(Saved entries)

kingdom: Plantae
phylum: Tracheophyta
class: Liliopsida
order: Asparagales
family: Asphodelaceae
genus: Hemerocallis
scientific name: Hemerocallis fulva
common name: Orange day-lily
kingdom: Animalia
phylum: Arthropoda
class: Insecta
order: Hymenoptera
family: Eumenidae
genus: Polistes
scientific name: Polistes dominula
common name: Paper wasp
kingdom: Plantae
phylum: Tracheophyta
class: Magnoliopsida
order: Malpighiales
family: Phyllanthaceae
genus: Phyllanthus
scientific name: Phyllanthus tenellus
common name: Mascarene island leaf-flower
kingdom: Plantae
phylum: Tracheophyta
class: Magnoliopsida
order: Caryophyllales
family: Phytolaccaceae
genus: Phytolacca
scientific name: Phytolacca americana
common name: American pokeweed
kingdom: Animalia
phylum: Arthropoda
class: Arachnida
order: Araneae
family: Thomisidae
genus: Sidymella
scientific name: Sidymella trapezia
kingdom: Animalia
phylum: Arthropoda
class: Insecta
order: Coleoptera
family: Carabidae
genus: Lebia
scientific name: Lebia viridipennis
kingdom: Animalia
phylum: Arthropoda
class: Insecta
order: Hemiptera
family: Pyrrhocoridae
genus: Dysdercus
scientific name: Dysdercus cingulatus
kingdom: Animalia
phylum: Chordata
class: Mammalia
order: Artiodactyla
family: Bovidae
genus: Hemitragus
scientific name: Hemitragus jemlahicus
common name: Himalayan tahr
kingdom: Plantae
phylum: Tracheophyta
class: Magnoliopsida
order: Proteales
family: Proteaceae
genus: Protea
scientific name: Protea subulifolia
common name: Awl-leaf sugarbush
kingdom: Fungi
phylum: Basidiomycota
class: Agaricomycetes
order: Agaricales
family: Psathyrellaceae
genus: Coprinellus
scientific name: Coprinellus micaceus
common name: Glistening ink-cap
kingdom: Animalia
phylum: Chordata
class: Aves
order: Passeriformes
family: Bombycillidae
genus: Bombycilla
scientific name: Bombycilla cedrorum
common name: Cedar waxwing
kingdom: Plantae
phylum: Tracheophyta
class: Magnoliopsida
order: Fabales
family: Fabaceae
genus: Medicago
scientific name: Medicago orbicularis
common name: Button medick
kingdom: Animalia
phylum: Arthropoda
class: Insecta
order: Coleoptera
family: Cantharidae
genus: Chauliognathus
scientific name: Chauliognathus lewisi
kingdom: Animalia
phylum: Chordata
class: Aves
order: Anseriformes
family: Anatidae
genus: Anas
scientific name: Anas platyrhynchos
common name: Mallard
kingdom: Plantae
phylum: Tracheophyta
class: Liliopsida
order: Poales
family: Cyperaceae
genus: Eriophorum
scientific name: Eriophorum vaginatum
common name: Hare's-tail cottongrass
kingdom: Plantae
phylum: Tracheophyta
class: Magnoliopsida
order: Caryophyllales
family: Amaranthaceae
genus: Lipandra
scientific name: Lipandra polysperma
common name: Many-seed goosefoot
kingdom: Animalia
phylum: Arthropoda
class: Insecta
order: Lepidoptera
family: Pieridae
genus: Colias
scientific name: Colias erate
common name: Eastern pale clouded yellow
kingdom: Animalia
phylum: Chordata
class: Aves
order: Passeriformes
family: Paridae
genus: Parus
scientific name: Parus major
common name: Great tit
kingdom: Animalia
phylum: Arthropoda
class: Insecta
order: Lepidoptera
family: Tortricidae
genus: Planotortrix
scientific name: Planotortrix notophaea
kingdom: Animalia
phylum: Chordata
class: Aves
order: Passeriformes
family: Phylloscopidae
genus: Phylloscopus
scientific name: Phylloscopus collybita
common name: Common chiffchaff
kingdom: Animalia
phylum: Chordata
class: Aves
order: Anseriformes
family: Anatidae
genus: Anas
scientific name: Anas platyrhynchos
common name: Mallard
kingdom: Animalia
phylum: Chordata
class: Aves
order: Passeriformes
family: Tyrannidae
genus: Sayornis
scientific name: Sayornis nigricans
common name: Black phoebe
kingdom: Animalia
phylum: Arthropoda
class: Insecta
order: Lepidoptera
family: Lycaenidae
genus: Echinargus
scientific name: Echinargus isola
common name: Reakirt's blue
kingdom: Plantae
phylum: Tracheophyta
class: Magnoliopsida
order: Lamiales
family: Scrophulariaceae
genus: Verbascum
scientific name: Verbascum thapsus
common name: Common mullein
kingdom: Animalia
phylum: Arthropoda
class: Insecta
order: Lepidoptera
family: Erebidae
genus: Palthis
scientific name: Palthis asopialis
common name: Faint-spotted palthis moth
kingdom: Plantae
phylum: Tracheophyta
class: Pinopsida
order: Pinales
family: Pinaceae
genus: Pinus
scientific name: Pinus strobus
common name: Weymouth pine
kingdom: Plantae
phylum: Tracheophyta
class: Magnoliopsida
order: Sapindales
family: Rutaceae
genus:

[PROBLEM TO WORK ON]: Reproduce every line of the records above verbatim, without any alteration.

[FULL ANSWER]:
kingdom: Plantae
phylum: Tracheophyta
class: Liliopsida
order: Asparagales
family: Asphodelaceae
genus: Hemerocallis
scientific name: Hemerocallis fulva
common name: Orange day-lily
kingdom: Animalia
phylum: Arthropoda
class: Insecta
order: Hymenoptera
family: Eumenidae
genus: Polistes
scientific name: Polistes dominula
common name: Paper wasp
kingdom: Plantae
phylum: Tracheophyta
class: Magnoliopsida
order: Malpighiales
family: Phyllanthaceae
genus: Phyllanthus
scientific name: Phyllanthus tenellus
common name: Mascarene island leaf-flower
kingdom: Plantae
phylum: Tracheophyta
class: Magnoliopsida
order: Caryophyllales
family: Phytolaccaceae
genus: Phytolacca
scientific name: Phytolacca americana
common name: American pokeweed
kingdom: Animalia
phylum: Arthropoda
class: Arachnida
order: Araneae
family: Thomisidae
genus: Sidymella
scientific name: Sidymella trapezia
kingdom: Animalia
phylum: Arthropoda
class: Insecta
order: Coleoptera
family: Carabidae
genus: Lebia
scientific name: Lebia viridipennis
kingdom: Animalia
phylum: Arthropoda
class: Insecta
order: Hemiptera
family: Pyrrhocoridae
genus: Dysdercus
scientific name: Dysdercus cingulatus
kingdom: Animalia
phylum: Chordata
class: Mammalia
order: Artiodactyla
family: Bovidae
genus: Hemitragus
scientific name: Hemitragus jemlahicus
common name: Himalayan tahr
kingdom: Plantae
phylum: Tracheophyta
class: Magnoliopsida
order: Proteales
family: Proteaceae
genus: Protea
scientific name: Protea subulifolia
common name: Awl-leaf sugarbush
kingdom: Fungi
phylum: Basidiomycota
class: Agaricomycetes
order: Agaricales
family: Psathyrellaceae
genus: Coprinellus
scientific name: Coprinellus micaceus
common name: Glistening ink-cap
kingdom: Animalia
phylum: Chordata
class: Aves
order: Passeriformes
family: Bombycillidae
genus: Bombycilla
scientific name: Bombycilla cedrorum
common name: Cedar waxwing
kingdom: Plantae
phylum: Tracheophyta
class: Magnoliopsida
order: Fabales
family: Fabaceae
genus: Medicago
scientific name: Medicago orbicularis
common name: Button medick
kingdom: Animalia
phylum: Arthropoda
class: Insecta
order: Coleoptera
family: Cantharidae
genus: Chauliognathus
scientific name: Chauliognathus lewisi
kingdom: Animalia
phylum: Chordata
class: Aves
order: Anseriformes
family: Anatidae
genus: Anas
scientific name: Anas platyrhynchos
common name: Mallard
kingdom: Plantae
phylum: Tracheophyta
class: Liliopsida
order: Poales
family: Cyperaceae
genus: Eriophorum
scientific name: Eriophorum vaginatum
common name: Hare's-tail cottongrass
kingdom: Plantae
phylum: Tracheophyta
class: Magnoliopsida
order: Caryophyllales
family: Amaranthaceae
genus: Lipandra
scientific name: Lipandra polysperma
common name: Many-seed goosefoot
kingdom: Animalia
phylum: Arthropoda
class: Insecta
order: Lepidoptera
family: Pieridae
genus: Colias
scientific name: Colias erate
common name: Eastern pale clouded yellow
kingdom: Animalia
phylum: Chordata
class: Aves
order: Passeriformes
family: Paridae
genus: Parus
scientific name: Parus major
common name: Great tit
kingdom: Animalia
phylum: Arthropoda
class: Insecta
order: Lepidoptera
family: Tortricidae
genus: Planotortrix
scientific name: Planotortrix notophaea
kingdom: Animalia
phylum: Chordata
class: Aves
order: Passeriformes
family: Phylloscopidae
genus: Phylloscopus
scientific name: Phylloscopus collybita
common name: Common chiffchaff
kingdom: Animalia
phylum: Chordata
class: Aves
order: Anseriformes
family: Anatidae
genus: Anas
scientific name: Anas platyrhynchos
common name: Mallard
kingdom: Animalia
phylum: Chordata
class: Aves
order: Passeriformes
family: Tyrannidae
genus: Sayornis
scientific name: Sayornis nigricans
common name: Black phoebe
kingdom: Animalia
phylum: Arthropoda
class: Insecta
order: Lepidoptera
family: Lycaenidae
genus: Echinargus
scientific name: Echinargus isola
common name: Reakirt's blue
kingdom: Plantae
phylum: Tracheophyta
class: Magnoliopsida
order: Lamiales
family: Scrophulariaceae
genus: Verbascum
scientific name: Verbascum thapsus
common name: Common mullein
kingdom: Animalia
phylum: Arthropoda
class: Insecta
order: Lepidoptera
family: Erebidae
genus: Palthis
scientific name: Palthis asopialis
common name: Faint-spotted palthis moth
kingdom: Plantae
phylum: Tracheophyta
class: Pinopsida
order: Pinales
family: Pinaceae
genus: Pinus
scientific name: Pinus strobus
common name: Weymouth pine
kingdom: Plantae
phylum: Tracheophyta
class: Magnoliopsida
order: Sapindales
family: Rutaceae
genus:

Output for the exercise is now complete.